The UK’s foreign policy should be based on scrupulous adherence to international human rights standards; it must avoid in any way condoning or being seen to condone torture by breaching its non-refoulement obligations, by being complicit in torture, or by allowing the UK to be a safe-haven for torture suspects.
Particular attention must be paid to protecting UK nationals and others who can claim UK-protection from torture abroad; there should be a clear policy to protect such persons from torture and the risk of torture and to assist victims in obtaining reparation, both in the context of counter-terrorism and in all other circumstances.
The UK should play a constructive role to assist states in the process of addressing legacies of torture in times of transition by supporting civil society and helping institutions to function within states’ clear obligations contained in the UN Convention Against Torture and Other Cruel, Inhuman or Degrading Treatment or Punishment (UNCAT).
1. The Redress Trust (REDRESS) is an international human rights organisation whose mandate is to seek justice for torture survivors. REDRESS’ work has included making written submissions to United Kingdom parliamentary committees, including recently1 to the Foreign Affairs Committee (the Committee) for the Committee’s July 2011 report2 on Human Rights and Democracy: The 2010 Foreign and Commonwealth Office Report,3 on matters concerning torture.
2. REDRESS has an ongoing interest in seeing, in the states and region under review, the effective strengthening of the absolute prohibition against torture, the prevention of torture, its proper investigation when it occurs, accountability for perpetrators, and reparations for victims.

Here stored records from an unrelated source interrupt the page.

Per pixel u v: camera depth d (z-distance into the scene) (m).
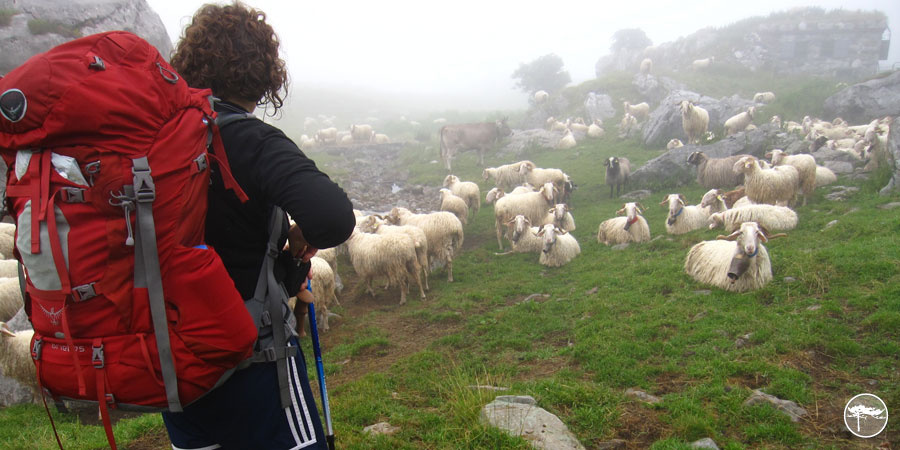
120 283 1.41
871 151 14.69
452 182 18.52
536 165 25.00
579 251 12.25
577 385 4.97
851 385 4.66
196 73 1.79
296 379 1.84
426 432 4.24
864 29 41.97
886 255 7.23
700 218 12.21
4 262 9.55
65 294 1.39
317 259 8.85
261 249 1.79
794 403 4.47
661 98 34.69
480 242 14.98
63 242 1.37
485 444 3.91
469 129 26.77
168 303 1.47
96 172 1.36
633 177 18.34
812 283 7.05
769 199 11.90
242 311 1.56
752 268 7.39
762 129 18.16
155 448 4.56
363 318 9.29
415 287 11.23
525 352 6.64
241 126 1.69
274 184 1.60
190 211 1.50
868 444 3.85
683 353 5.79
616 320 7.09
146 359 1.43
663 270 9.02
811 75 39.94
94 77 1.38
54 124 1.34
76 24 18.95
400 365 6.62
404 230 10.85
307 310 2.38
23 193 1.39
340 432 4.21
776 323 6.07
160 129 1.45
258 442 1.76
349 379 6.50
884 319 5.54
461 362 6.59
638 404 4.68
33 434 5.55
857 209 10.66
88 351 1.44
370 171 28.84
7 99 1.34
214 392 1.69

3. The UK has clear obligations, particularly under UNCAT, which should inform its foreign policy towards Arab Spring states. Its foreign policy should be principled and coherent. It should avoid engaging in practices that may be incompatible with its international obligations and undermine the UK’s legitimacy as a state seen to be committed to human rights and the rule of law.

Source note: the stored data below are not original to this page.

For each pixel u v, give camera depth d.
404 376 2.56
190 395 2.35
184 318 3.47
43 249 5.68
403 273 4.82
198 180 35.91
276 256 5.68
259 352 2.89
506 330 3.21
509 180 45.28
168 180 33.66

4. Torture4 is a striking feature of the uprisings in the Middle East, and reflects a close causal relationship between torture and the demand for change. Torture had become a symbol of repression and humiliation whose exposure acted as a rallying cry for protestors. Responses to the uprisings were in most countries characterised by the reported use of excessive force and widespread torture. This increased people’s determination to demand real changes, and to make whatever sacrifices are necessary to achieve them.5
5. The UK’s foreign policy should include effective support for these brave individuals, communities and populations. To this end, it should reflect UK values of respect for human rights and the rule of law and should be based on principles consistently applied and not compromised because of counter-terrorism and/or other policies, so that “Britain speaks clearly and acts effectively against torture, and on behalf of its victims, wherever they are in the world”.6
6. The submission is made under three headings or themes set out in paragraphs 7 to 18 below, and we make conclusions and recommendations at paragraph 19. It covers the following questions raised by the Committee:
What specific assistance can the British Government give to help Egypt, Tunisia and other Arab countries build the institutions of democracy and civil society, and revive their economies? How can the British Government best work with allies and through international institutions to support reform in Egypt and Tunisia?
Was policy overly dominated by considerations of regional stability and counter-terrorist co-operation?
How well did the FCO perform in providing consular assistance to British citizens at the time of the political upheavals in Egypt and Tunisia?
Do recent events in Egypt and Tunisia, and in the “Arab Spring” generally, necessitate a radical reappraisal of UK policy towards the Middle East and North Africa (bearing in mind the Prime Minister’s comments in Kuwait in February 2011 about potential conflict between British “interests” and “values”)?
A. The UK’s obligations not to condone torture, and the importance of the UK not being perceived to be in any way doing so
7. Torture is absolutely prohibited at all times and in all circumstances, and for more than two decades it has been a specific crime under UK domestic law, irrespective of where the torture took place.7 In formulating and implementing its foreign policy on torture and human rights in the Middle East it is imperative for the UK be consistent8 in abiding by its obligations both at home and abroad, so that its foreign policy and the effect of this policy in other states does not conflict with international standards.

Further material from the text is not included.